→ Assignment: Please give back word for word the lines below, from the first one through the one with "In the year".
-------
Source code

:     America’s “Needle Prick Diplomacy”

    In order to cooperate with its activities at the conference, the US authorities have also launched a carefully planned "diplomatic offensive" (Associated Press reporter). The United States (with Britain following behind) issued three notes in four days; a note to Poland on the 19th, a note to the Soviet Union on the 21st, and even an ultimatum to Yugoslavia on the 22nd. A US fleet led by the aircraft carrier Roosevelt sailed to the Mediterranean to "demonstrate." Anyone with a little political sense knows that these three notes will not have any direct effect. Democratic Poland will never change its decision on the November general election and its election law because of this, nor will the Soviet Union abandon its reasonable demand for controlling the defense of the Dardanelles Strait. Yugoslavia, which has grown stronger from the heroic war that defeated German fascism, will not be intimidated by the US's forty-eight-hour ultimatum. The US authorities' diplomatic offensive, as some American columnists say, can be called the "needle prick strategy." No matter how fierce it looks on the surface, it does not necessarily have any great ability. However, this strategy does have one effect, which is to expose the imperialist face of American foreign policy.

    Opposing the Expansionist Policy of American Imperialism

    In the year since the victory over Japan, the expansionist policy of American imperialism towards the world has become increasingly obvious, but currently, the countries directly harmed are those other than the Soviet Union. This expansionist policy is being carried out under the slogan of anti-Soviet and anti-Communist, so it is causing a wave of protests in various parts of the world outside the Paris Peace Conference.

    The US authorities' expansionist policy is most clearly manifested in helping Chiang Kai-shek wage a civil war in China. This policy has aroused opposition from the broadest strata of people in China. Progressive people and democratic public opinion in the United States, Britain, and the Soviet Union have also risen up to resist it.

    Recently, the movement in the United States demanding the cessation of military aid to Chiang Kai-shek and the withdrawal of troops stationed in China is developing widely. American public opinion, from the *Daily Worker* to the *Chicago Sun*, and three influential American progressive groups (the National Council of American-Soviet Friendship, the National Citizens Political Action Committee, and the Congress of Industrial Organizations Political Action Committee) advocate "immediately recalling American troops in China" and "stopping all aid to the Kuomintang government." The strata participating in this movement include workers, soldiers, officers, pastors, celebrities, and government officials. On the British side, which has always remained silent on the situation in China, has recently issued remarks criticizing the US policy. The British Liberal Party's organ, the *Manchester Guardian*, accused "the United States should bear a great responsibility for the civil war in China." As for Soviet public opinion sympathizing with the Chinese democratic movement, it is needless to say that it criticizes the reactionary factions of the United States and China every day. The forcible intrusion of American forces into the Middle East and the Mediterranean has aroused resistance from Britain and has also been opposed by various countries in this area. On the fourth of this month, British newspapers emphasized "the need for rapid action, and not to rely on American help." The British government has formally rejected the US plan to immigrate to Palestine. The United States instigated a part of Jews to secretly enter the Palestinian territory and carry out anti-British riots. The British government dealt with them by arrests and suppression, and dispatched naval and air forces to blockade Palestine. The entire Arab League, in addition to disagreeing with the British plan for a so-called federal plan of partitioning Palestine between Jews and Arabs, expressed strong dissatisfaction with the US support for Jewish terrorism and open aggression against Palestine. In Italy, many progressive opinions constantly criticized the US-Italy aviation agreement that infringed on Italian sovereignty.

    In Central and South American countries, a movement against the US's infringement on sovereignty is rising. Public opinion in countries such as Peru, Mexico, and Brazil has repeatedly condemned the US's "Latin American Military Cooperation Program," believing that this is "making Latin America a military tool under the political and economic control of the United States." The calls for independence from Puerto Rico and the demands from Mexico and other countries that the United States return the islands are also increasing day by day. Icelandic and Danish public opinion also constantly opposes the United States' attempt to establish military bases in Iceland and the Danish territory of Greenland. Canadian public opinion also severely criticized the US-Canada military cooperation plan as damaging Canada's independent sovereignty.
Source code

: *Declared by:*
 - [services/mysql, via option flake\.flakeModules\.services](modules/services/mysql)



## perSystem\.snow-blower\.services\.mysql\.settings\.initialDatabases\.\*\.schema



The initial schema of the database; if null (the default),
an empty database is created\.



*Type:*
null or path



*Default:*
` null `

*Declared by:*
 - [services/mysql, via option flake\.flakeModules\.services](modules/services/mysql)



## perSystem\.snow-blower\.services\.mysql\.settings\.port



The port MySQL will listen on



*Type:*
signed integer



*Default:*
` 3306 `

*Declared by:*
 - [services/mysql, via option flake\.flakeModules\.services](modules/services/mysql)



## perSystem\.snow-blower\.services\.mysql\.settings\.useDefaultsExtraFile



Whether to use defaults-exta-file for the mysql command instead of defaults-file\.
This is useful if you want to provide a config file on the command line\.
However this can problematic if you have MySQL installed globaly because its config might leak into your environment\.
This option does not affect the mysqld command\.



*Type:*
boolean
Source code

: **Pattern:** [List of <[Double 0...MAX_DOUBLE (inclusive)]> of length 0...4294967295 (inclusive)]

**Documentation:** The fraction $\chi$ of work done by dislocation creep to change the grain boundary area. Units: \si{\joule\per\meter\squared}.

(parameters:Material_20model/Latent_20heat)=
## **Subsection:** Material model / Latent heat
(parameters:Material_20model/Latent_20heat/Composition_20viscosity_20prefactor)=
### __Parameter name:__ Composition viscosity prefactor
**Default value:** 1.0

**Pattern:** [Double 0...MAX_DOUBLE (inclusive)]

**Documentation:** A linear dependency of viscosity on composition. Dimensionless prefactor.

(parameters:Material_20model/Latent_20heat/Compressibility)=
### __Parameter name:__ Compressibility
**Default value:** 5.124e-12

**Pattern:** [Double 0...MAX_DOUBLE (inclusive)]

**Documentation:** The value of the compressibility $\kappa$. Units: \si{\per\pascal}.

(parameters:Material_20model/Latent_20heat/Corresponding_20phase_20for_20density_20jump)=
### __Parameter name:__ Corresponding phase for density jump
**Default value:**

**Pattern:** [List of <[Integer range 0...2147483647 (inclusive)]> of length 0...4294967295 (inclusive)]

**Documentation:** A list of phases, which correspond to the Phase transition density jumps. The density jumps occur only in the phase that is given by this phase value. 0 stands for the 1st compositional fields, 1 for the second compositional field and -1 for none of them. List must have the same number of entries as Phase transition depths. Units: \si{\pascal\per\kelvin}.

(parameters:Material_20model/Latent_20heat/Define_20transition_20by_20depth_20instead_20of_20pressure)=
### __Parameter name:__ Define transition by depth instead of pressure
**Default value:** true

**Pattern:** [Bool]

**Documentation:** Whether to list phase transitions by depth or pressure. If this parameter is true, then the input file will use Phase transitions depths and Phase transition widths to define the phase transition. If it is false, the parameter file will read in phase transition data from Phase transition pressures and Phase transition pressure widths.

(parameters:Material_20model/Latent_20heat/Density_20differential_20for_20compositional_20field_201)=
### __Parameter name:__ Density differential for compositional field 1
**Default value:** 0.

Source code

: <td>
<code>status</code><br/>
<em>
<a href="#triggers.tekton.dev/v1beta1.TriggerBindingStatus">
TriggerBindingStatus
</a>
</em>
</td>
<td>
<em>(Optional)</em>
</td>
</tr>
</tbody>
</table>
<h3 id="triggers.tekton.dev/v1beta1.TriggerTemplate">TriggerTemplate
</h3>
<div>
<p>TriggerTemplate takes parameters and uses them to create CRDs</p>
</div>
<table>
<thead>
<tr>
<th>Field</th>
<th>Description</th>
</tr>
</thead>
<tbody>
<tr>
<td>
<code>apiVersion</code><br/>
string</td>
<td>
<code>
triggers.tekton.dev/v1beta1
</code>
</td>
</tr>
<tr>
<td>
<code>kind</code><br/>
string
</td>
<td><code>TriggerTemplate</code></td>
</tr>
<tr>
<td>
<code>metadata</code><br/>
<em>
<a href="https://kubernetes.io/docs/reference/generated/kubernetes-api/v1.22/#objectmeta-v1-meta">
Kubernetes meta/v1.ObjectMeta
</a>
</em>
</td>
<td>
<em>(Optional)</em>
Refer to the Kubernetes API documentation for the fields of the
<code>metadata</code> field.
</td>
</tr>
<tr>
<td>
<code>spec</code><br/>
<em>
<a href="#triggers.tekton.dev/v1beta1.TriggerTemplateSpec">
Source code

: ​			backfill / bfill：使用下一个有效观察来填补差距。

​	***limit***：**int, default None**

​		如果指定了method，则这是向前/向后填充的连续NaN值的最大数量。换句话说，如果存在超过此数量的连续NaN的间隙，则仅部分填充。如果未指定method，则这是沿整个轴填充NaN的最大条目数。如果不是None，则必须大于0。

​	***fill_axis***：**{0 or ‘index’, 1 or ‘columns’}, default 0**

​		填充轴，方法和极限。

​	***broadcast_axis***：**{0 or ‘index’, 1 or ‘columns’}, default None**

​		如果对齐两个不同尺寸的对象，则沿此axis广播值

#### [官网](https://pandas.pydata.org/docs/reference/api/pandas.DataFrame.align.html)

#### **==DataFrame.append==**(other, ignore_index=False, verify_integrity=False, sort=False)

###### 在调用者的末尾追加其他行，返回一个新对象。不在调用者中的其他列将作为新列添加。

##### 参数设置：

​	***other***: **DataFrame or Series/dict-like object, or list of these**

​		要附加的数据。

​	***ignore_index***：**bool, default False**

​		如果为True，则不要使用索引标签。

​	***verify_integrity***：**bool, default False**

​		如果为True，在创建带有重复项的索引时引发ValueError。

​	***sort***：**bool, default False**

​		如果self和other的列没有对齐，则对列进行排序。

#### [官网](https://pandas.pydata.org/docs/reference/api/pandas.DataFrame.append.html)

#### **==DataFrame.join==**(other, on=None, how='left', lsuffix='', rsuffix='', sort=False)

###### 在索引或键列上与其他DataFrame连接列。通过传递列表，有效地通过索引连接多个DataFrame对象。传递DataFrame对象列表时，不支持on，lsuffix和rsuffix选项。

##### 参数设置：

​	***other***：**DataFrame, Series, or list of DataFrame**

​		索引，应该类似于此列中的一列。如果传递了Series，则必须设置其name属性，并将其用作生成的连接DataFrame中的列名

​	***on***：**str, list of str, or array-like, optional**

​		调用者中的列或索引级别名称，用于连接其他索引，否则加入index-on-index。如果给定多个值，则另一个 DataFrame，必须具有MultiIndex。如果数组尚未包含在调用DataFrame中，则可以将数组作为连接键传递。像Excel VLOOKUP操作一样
-------
→ Result of this task:
Source code

:     America’s “Needle Prick Diplomacy”

    In order to cooperate with its activities at the conference, the US authorities have also launched a carefully planned "diplomatic offensive" (Associated Press reporter). The United States (with Britain following behind) issued three notes in four days; a note to Poland on the 19th, a note to the Soviet Union on the 21st, and even an ultimatum to Yugoslavia on the 22nd. A US fleet led by the aircraft carrier Roosevelt sailed to the Mediterranean to "demonstrate." Anyone with a little political sense knows that these three notes will not have any direct effect. Democratic Poland will never change its decision on the November general election and its election law because of this, nor will the Soviet Union abandon its reasonable demand for controlling the defense of the Dardanelles Strait. Yugoslavia, which has grown stronger from the heroic war that defeated German fascism, will not be intimidated by the US's forty-eight-hour ultimatum. The US authorities' diplomatic offensive, as some American columnists say, can be called the "needle prick strategy." No matter how fierce it looks on the surface, it does not necessarily have any great ability. However, this strategy does have one effect, which is to expose the imperialist face of American foreign policy.

    Opposing the Expansionist Policy of American Imperialism

    In the year since the victory over Japan, the expansionist policy of American imperialism towards the world has become increasingly obvious, but currently, the countries directly harmed are those other than the Soviet Union. This expansionist policy is being carried out under the slogan of anti-Soviet and anti-Communist, so it is causing a wave of protests in various parts of the world outside the Paris Peace Conference.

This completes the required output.